In
1915, the British government issued a poster to encourage citizens to
“Eat Less Bread.” Far from the early stirrings of the gluten-free
movement or the rise of the Nanny State, there was more compelling
interest in the idea than the promotion of a healthy lifestyle choice.
With the country mobilized for war and few supply ships getting through
to England--not to mention that most farmers and workers had already
been conscripted into military service--it was a move to both promote
food rationing and to rally a flagging, mostly female civilian populace
behind an increasingly demoralizing war effort. Women and other civilians could do
their share For God and Country by consuming less to make sure that the
lads at the front had plenty to eat.
Of
course, the poster had a less overt mission: to make people feel good
about deprivation--and it worked. The messaging campaign fundamentally
altered the context of the food shortages from “Give in to Germany or
starve” to “We must do whatever it takes to defeat the enemy.” Civilians
willingly tightened their belts and they did feel
good about it, channeling the discomfort of family- and self-sacrifice
into a patriotic determination that helped the Empire ride out The War
to End All Wars.
Of course, propaganda works both ways, and the people united by bread will not be defeated. Take the case of that famous phrase forever linked with the legacy of Marie Antoinette when she was told that the French people were clamoring for bread (again, code here for a“food”): “Let them eat cake.” While she didn’t actually say it herself--it’s attributed to a certain Duchess of Tuscany in 1760 or earlier, but pegged to the French queen in 1789 by radical agitators who were trying to turn the French people against her--it stuck and heads rolled. The takeaway: Don’t mess with bread.
Maja Bajević, To Be Continued/Slogans Game, 2011. Courtesy of the James Gallery / Photo: Julia Sherman
One
can still stumble upon original tin posters from Britain’s
pro-rationing campaigns on eBay, in vintage shops, and antique fairs.
But absent the war tie-in, all that’s left is the government telling you
not to eat something that has been fundamental to much of human life
for thousands of years. And, as Marie Antoinette learned the hard way,
people are just too emotionally invested in bread to give it up so
readily. When messaging loses it’s currency it becomes kitsch. And it
really is hard now to read a slogan like “Eat Less Bread,” however
steeped in history, without first thinking about the Atkins and South
Beach diets.
The Right Word at the Right Time
Certain
language emerges at particular moments to incite emotion and action.
But what provokes those within earshot to rally around a cause and when
is it just so much noise? With To Be Continued,
on view at CUNY’s James Gallery from November 6 until February 23,
French-Bosnian artist Maja Bajević gets under the tongue of protest
rhetoric to take a kind of social temperature of language that rises and
falls as the speaker, the intent, and the receiver change over time.
For
the past few years, Bajević, known for her performances and
installations that investigate the effects of conflict on identity, has
been collecting social, economic, and politically charged phrases
(“Silence = Death,” “Equal Pay for Equal Work,” “Better Dead than Red”),
noting their appearance in the culture and marking the moment they fall
from use or simply lose their meaning.
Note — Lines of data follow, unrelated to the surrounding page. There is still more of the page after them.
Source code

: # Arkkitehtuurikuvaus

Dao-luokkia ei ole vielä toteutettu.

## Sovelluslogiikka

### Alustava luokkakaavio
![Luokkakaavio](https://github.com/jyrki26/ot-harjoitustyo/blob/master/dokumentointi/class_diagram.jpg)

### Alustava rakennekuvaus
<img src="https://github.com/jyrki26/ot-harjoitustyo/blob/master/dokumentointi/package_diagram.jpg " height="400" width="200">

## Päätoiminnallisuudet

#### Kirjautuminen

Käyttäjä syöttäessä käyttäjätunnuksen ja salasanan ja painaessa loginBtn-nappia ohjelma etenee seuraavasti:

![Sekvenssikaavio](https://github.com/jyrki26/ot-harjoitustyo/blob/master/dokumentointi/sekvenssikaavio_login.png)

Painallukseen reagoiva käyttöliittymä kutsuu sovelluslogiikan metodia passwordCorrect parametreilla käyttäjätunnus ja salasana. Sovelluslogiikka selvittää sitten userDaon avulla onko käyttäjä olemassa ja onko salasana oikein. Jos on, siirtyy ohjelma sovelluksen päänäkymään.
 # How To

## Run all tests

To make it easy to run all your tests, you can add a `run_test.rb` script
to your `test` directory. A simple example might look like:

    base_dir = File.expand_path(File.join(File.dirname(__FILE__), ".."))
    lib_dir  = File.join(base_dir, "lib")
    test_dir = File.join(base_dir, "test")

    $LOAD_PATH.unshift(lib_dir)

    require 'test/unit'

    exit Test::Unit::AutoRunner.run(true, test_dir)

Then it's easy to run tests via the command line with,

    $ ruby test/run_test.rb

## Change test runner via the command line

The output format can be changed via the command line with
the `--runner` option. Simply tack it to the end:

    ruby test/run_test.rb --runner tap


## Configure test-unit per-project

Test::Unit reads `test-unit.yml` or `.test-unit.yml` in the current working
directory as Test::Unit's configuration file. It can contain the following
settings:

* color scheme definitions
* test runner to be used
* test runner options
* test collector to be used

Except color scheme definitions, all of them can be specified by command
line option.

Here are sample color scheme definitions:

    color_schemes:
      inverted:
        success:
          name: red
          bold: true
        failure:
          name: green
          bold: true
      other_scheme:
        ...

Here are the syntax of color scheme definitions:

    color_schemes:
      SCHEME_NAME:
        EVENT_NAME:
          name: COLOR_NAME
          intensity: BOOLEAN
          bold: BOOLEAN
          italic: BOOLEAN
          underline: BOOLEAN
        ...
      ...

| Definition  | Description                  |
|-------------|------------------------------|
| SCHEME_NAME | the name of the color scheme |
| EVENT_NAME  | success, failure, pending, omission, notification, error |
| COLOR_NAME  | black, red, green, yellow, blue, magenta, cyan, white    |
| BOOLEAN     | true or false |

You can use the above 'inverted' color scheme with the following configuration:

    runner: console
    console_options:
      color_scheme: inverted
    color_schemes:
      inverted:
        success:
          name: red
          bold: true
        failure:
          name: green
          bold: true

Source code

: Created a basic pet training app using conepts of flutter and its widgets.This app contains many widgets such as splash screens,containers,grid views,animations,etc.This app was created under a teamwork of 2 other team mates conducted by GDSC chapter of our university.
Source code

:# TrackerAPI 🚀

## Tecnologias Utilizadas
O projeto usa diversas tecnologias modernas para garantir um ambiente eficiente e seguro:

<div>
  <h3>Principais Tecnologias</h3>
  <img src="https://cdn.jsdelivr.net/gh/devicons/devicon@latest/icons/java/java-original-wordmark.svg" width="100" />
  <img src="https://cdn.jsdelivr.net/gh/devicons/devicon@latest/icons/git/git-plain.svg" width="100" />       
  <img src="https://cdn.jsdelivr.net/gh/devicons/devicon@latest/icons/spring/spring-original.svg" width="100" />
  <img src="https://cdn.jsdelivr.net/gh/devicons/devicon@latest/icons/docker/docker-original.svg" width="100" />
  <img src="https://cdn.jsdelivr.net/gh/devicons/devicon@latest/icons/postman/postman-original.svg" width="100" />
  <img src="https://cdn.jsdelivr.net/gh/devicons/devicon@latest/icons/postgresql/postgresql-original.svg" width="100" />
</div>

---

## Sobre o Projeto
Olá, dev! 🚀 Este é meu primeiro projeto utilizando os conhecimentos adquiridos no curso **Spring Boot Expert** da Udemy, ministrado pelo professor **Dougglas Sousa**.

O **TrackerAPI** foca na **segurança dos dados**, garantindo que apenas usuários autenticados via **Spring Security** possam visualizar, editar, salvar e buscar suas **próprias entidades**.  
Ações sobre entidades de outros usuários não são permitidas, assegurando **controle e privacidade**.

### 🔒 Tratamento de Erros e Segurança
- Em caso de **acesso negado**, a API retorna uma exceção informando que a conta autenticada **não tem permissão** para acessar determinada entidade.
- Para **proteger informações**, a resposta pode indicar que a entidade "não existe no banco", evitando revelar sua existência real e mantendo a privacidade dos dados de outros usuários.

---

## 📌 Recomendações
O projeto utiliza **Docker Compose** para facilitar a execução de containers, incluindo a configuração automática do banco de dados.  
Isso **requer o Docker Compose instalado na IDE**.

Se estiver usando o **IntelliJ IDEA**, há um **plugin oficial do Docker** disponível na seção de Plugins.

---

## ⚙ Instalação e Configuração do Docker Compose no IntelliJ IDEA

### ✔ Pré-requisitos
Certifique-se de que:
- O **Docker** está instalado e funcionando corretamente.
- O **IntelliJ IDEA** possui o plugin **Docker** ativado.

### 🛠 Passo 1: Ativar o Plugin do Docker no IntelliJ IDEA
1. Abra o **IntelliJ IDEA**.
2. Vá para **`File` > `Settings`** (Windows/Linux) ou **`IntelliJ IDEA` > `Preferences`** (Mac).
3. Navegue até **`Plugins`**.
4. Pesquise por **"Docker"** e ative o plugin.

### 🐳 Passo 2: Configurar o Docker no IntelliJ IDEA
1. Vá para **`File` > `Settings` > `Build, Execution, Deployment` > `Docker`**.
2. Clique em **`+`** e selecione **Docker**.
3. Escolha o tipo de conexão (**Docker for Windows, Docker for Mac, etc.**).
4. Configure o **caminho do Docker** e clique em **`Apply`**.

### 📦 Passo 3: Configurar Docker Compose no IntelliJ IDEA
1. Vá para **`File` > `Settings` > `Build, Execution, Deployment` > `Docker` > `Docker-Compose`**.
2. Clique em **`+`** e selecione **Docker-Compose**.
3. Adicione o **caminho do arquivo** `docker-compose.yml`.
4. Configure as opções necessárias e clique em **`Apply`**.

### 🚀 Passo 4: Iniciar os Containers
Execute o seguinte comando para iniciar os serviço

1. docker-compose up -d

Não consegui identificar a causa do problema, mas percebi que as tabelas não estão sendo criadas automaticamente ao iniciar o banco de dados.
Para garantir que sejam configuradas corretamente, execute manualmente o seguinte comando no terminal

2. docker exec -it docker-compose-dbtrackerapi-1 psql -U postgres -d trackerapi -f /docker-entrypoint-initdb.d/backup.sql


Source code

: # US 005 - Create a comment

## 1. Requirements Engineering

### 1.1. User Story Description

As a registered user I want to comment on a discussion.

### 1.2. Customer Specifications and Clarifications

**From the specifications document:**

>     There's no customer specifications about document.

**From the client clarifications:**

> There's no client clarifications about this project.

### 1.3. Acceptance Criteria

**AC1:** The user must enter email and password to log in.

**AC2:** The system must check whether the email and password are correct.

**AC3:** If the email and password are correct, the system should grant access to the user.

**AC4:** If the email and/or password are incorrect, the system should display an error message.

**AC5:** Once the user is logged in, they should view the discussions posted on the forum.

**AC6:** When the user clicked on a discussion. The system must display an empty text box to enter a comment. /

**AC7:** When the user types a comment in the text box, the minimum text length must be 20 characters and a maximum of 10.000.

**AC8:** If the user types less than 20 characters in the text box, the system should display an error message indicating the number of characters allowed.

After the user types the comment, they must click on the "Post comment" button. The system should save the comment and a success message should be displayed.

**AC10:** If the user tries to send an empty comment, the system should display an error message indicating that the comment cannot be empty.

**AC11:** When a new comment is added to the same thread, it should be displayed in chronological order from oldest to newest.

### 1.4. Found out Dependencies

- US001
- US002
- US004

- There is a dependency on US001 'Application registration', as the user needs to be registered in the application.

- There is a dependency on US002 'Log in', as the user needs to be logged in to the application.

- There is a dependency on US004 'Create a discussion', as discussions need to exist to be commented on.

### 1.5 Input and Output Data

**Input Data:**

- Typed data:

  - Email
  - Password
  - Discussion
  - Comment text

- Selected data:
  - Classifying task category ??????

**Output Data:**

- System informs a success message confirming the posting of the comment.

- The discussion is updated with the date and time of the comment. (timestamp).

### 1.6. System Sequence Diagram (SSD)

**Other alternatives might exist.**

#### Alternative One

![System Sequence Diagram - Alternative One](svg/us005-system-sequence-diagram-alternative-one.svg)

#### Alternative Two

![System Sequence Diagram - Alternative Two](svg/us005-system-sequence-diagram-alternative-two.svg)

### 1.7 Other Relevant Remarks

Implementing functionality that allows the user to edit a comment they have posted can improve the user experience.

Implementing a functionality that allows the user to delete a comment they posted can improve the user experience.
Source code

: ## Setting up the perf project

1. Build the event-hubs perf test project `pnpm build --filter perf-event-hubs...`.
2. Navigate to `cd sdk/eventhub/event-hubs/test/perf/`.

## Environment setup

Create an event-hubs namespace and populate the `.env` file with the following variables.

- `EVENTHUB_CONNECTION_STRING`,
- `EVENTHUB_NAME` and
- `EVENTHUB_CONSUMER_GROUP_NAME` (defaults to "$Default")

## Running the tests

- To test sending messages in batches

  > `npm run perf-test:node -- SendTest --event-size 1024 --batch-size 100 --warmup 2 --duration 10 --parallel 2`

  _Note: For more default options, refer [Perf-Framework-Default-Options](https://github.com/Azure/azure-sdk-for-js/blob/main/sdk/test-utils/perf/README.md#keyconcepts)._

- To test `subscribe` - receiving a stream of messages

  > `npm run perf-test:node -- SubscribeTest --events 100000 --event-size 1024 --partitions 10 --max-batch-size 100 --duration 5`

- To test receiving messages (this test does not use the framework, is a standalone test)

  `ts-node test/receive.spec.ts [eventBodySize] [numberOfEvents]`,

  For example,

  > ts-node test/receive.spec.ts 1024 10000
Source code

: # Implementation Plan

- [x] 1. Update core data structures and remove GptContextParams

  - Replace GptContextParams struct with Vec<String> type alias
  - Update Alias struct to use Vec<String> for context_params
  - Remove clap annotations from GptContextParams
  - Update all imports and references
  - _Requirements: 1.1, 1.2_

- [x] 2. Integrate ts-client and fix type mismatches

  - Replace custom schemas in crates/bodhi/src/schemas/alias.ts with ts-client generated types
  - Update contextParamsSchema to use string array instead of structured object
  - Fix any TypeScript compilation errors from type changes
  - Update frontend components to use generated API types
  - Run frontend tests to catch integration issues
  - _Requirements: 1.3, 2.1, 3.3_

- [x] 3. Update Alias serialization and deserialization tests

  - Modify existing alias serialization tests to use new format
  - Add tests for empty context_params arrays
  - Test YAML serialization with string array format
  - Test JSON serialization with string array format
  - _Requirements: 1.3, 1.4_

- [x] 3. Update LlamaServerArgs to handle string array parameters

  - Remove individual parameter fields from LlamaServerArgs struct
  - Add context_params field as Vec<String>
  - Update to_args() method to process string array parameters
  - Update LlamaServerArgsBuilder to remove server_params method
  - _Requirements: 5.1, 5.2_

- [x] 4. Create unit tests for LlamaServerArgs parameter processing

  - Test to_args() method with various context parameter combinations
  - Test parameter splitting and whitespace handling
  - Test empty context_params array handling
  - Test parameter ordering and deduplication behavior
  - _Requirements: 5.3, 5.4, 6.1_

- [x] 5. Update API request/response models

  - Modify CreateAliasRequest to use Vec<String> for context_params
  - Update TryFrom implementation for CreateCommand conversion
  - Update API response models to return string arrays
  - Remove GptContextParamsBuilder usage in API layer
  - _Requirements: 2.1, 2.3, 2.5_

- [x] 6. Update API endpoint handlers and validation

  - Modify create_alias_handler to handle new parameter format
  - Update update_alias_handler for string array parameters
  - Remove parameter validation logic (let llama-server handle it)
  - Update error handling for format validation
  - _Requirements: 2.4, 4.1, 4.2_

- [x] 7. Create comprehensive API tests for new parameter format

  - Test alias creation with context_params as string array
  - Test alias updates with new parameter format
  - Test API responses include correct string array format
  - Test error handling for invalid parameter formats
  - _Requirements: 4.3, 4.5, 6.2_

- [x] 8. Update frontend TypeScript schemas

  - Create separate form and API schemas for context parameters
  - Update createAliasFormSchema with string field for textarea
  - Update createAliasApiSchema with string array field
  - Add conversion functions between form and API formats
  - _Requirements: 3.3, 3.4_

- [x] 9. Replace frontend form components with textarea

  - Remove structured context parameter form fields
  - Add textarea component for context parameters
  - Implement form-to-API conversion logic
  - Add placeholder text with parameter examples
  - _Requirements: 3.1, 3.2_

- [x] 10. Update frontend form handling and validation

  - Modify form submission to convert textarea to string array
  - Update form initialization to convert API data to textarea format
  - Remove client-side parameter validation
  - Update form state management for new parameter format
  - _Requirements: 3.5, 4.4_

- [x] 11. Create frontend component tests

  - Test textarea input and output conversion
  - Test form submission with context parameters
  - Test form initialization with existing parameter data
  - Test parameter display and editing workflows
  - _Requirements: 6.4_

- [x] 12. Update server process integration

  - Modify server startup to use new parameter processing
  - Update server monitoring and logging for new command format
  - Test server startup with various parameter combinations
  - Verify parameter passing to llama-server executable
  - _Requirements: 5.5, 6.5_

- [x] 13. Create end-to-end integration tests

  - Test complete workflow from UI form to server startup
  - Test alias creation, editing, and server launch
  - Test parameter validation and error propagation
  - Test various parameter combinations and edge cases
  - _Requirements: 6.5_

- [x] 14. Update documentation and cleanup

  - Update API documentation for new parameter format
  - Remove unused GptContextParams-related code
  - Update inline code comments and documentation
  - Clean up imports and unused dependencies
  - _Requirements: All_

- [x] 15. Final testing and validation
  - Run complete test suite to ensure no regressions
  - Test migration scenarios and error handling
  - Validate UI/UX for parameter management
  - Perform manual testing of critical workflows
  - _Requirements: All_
To Be Continued--a
reference to the Arab Spring and worldwide Occupy-related
movements--presents the resulting archive of 149 slogans in multiple
formats, both ephemeral and material. Rallying cries and declarations of
discontent and inspiration that date back as far as 1911 are projected
onto moving steam and also presented on laminated cards with detailed
histories that viewers can physically handle, flip through, and learn
about the original context of the expressions.
Maja Bajević, Slogans Remix, 2012. Courtesy of the James Gallery / Photo: Julia Sherman
Nine
times over the course of the exhibition’s run, scaffolding is
temporarily erected and moved indoors along the gallery’s Fifth
Avenue-facing windows while paid members of the public dust them and use
their fingers to write slogans taken from the archive on the glass.
Over the course of five hours, the windows are continually redusted, and
the slogans reapplied. The dust and steam obscure the individual words,
further distancing them from the historical and linguistic context that
gave them currency.
Finally,
three concerts are presented while the exhibition is on view, at which
three singers with voices of varying range and tone improvise a capella a
type of children’s game in which each sentence is begun with the last
word of the previous political phrase. Between scheduled concerts,
recordings of the pieces are played in an endless loop throughout the
gallery space. Expressive actions degrade into an absurd, repetitive
game as the performances and audio recordings contribute still another
layer to the already noisy room.
Maja Bajević, Slogans Remix, 2012. Courtesy of the James Gallery / Photo: Julia Sherman
Awash
in noise, steam, dust, and time, the viewer is immersed in a sensory
bath of language and history continuously broken down and reconstituted,
by turns boiling over with urgency and tepid with distance and cliché.